### BRIEF
According to the logistic regression notes, please state the dimensions of dW.

### SUPPLIED PASSAGE
Vectorizing Logistic Regression with Gradient Descent on m Examples

n: # attributes, m: #training examples; W: n by 1 matrix; X : n by m matrix (every columns is one training example, every row is each attributes); b: 1 by m matrix (with the same number)
\(Z = W^T X + b = np.dot\left(w.T, x\right) + b\), Z is 1 by m matrix
\(A = \sigma\left( Z \right)\) , A is 1 by m matrix
\(dZ = A - Y\), dZ is 1 by m matrix
\(dW = \frac{1}{m} X dZ^T\) dW is n by 1 matrix
\(db = \frac{1}{m} \sum_{i=1}^m dz^{\left( i\right)} = \frac{1}{m} np.sum\left(dZ \right)\), db is a number
\(w := w - \alpha dw; \space b:= b - \alpha db\)

Logistic Regression Cost Function 演变

\[P\left( y \mid x \right) = \hat y ^y \left( 1 - \hat y \right) ^{1-y} \tag{1}\label{eq1}\]

当 y = 1 时候, \(P\left(y \mid x \right) = \hat y\)
当 y = 0 时候, \(P\left(y \mid x \right) = 1 - \hat y\)

\[\text{take the log of (1): } y log \hat y + \left( 1- y \right) log \left(1 - \hat y \right)\]

Loss function 加上负号因为想要make probability large, we want to minimize loss function, minimize loss function corresponding to maximize the log of the probability

同理: 我们想最大化probability: \(\prod_{i=1}^m p\left( y^{\left(i \right)} \mid x^{\left(i \right)} \right)\) 也等于最小化 \(- \frac{1}{m} \sum_{i=1}^m log\left( y^{\left(i \right)} \mid x^{\left(i \right)} \right)\)

Forward Propagation

Forward Prop on m Examples

for i = 1 to m:
\(\space \space \space \space \space z^{\left[ 1 \right] \left( i \right)} = W^{\left[ 1 \right]} x^{\left( i \right)} + b^{\left[ 1 \right]}\)
\(\space \space \space \space \space a^{\left[ 1 \right] \left( i \right)} = \sigma \left(z^{\left[ 1 \right] \left( i \right)} \right)\)
\(\space \space \space \space \space z^{\left[ 2 \right] \left( i \right)} = W^{\left[ 2 \right]} a^{\left[1 \right] \left( i \right)} + b^{\left[ 2 \right]}\)
\(\space \space \space \space \space a^{\left[ 2 \right] \left( i \right)} = \sigma \left(z^{\left[ 2 \right] \left( i \right)} \right)\)

### RECORD SET
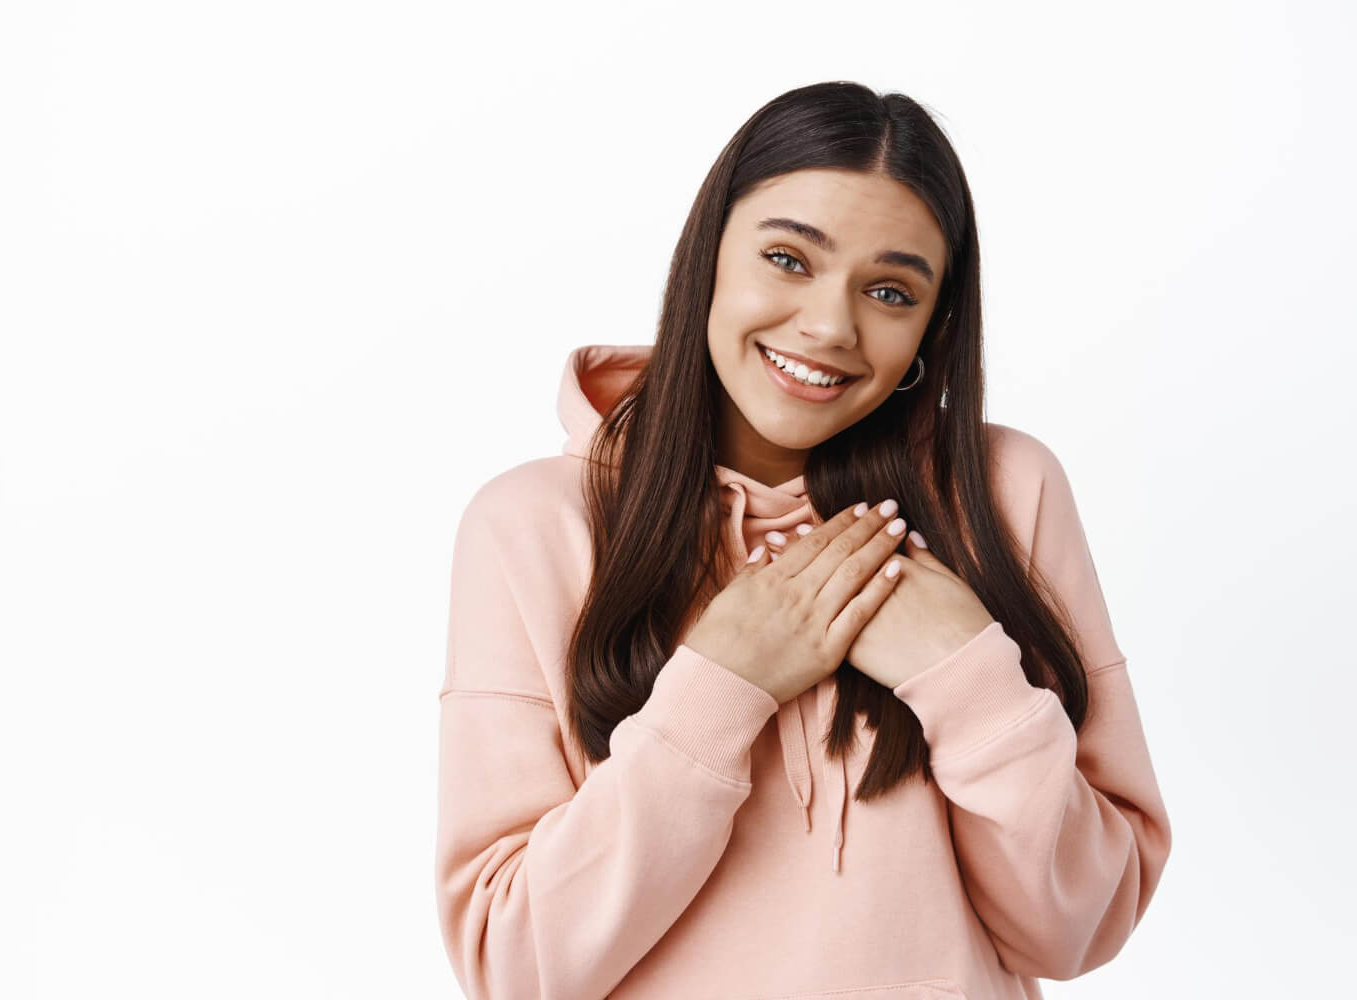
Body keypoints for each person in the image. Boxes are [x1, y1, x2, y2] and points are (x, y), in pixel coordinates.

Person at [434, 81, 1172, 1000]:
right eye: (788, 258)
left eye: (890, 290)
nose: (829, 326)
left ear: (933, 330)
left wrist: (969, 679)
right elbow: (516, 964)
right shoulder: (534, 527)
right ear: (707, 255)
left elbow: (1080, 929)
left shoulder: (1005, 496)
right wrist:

### SOLUTION FOR THIS TASK
dW is an n by 1 matrix.